Pandemi Jadi Tantangan Berat Pendidikan Anak Autis
Editor: Koko Triarko
Ia juga menyampaikan, saat pandemi ini, gadget menjadi masalah yang berat juga. “Gadget ini menyedot perhatian mereka banget. Bukan hanya pada anak ABK saja ternyata, anak biasa juga mengalami masalah dengan ini. Saya masih berupaya mengaturnya dengan lebih banyak menyediakan waktu untuk berinteraksi dengan mereka. Sehingga mereka tidak lari ke gadget,” tuturnya.
Tapi, ia mengakui sosialisasi dengan anggota serumah saja tidak cukup untuk mengembangkan sosialisasi bagi para remaja dengan spektrum autisme.
“Jadi memang harus ada wadah atau komunitas yang bisa membantu mereka untuk bersosialisasi dengan orang yang bukan keluarga, dan dengan orang yang non ABK. Saat ini, saya mengandalkan social club ini. Paling tidak sementara pandemi ini kita maksimalkan yang ada,” tuturnya lagi.

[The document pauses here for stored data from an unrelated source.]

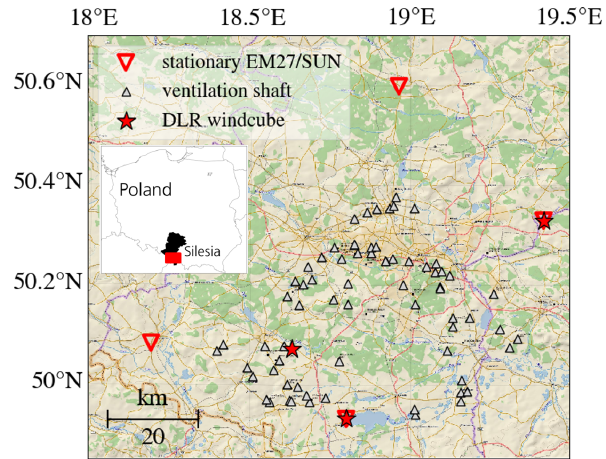
Figure 1. The USCB in southwest Poland. The small inset on the left illustrates the region of Silesia in black and the map excerpt of the USCB in red. Ventilation shafts are marked as grey triangles. Stationary EM27/SUN FTS locations are marked as red triangles; the three wind lidars DLR85, DLR86, and DLR89 are marked as red stars. Eastern and southern wind lidars are placed at the same loca- tions as the respective EM27/SUN instruments. The western wind lidar is located about 30km to the east of the western EM27/SUN. Background map from ESRI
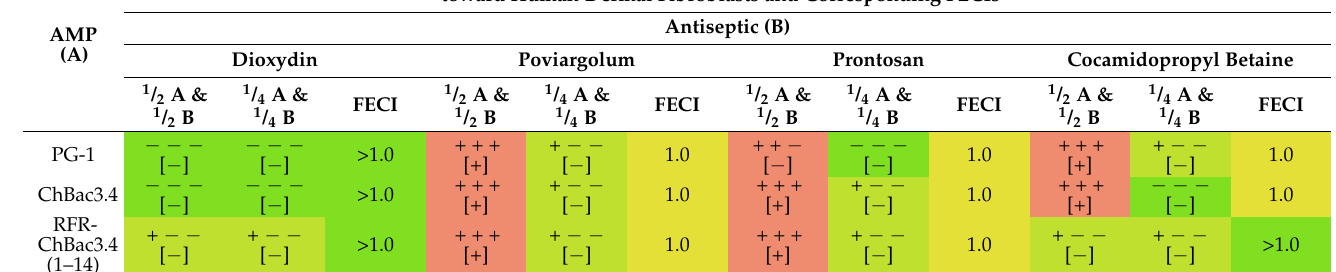
Table 6. Toxicity of combinations of AMPs with antiseptics and surfactants toward human dermal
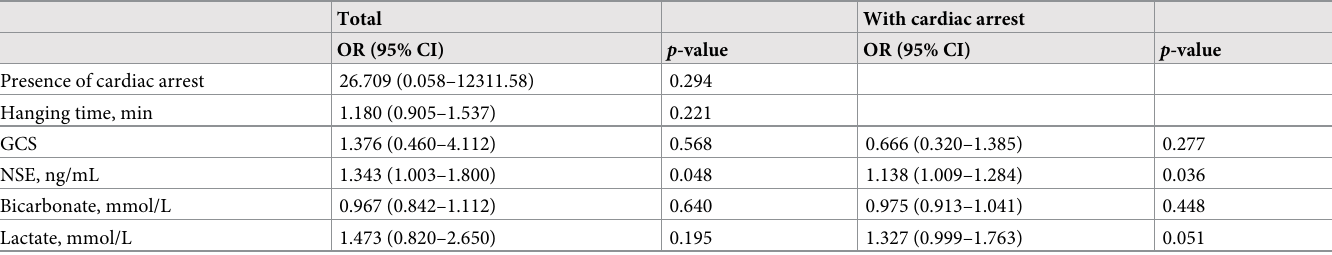
Table 4. Multivariable logistic regression analysis to identify variables predicting a poor neurological outcome.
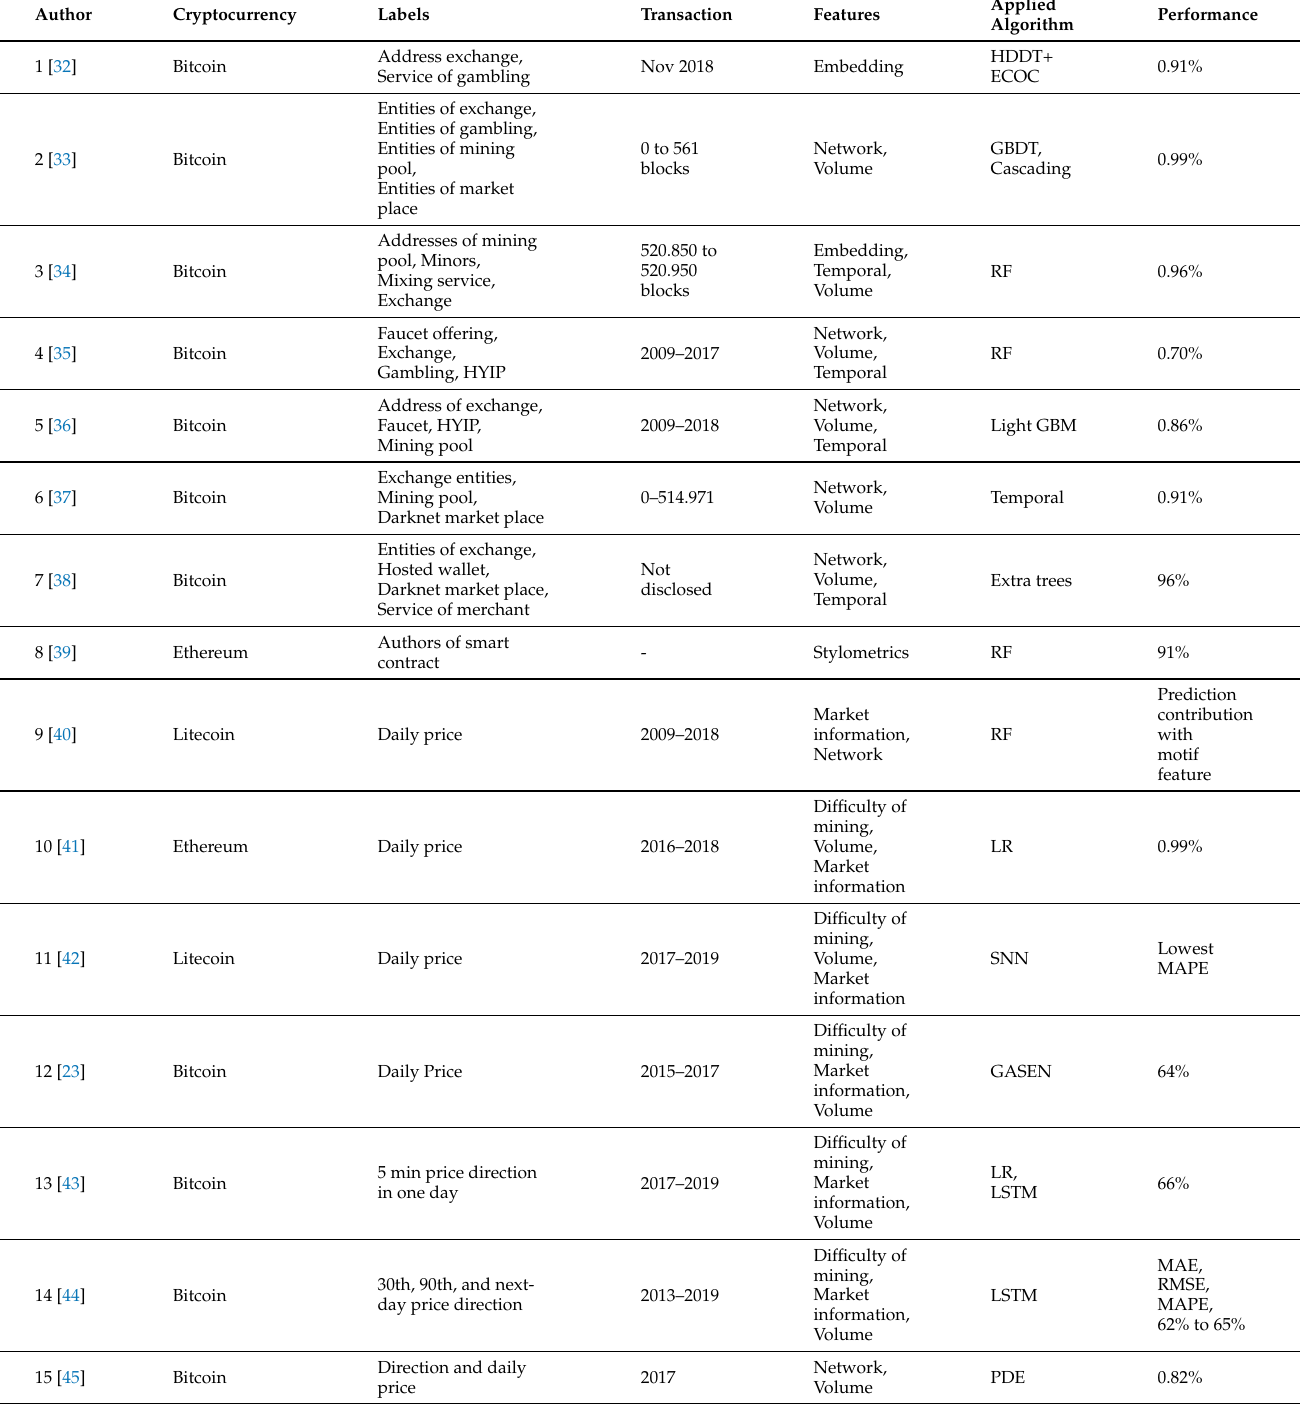
Table 1 presents the comparison of recent existing work on cryptocurrency price prediction. There are six categories for this Table: type of digital coin, labels, transaction, features, applied algorithm, and performance. Table 1. Comparison of recent price prediction tasks of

Dan, untuk anak dengan spektrum autisme yang belum mencapai usia remaja, ia menyarankan untuk jangan pernah berhenti mengajari apa saja terkait sosialisasi ini.
“Walaupun mereka terlihat acuh, mereka itu menyimpan semuanya di otak mereka. Dan, tipikal autisme ini sangat kepo dan ingin tahu. Kelihatannya saja mereka tak peduli, tapi mereka sebenarnya merekam semuanya. Jadi, kalau kita terus berulang memberitahu mereka, mengajari, mencontohkan, maka saat pandemi ini selesai dan mereka keluar rumah, mereka bisa mengingat dan melakukan apa yang kita ajarkan,” tandasnya.
Fasilitator Social Club, Angelia Kristianti Permana, yang turut hadir dakam acara ini, menyampaikan bahwa Social Club ini merupakan komunitas inklusif yang melakukan kegiatan bersama dengan target pencapaian tertentu.
“Saat offline, banyak acara yang bisa dilakukan dan mereka bisa berinteraksi secara langsung dengan orang lain yang bukan keluarga mereka,” kata Angel.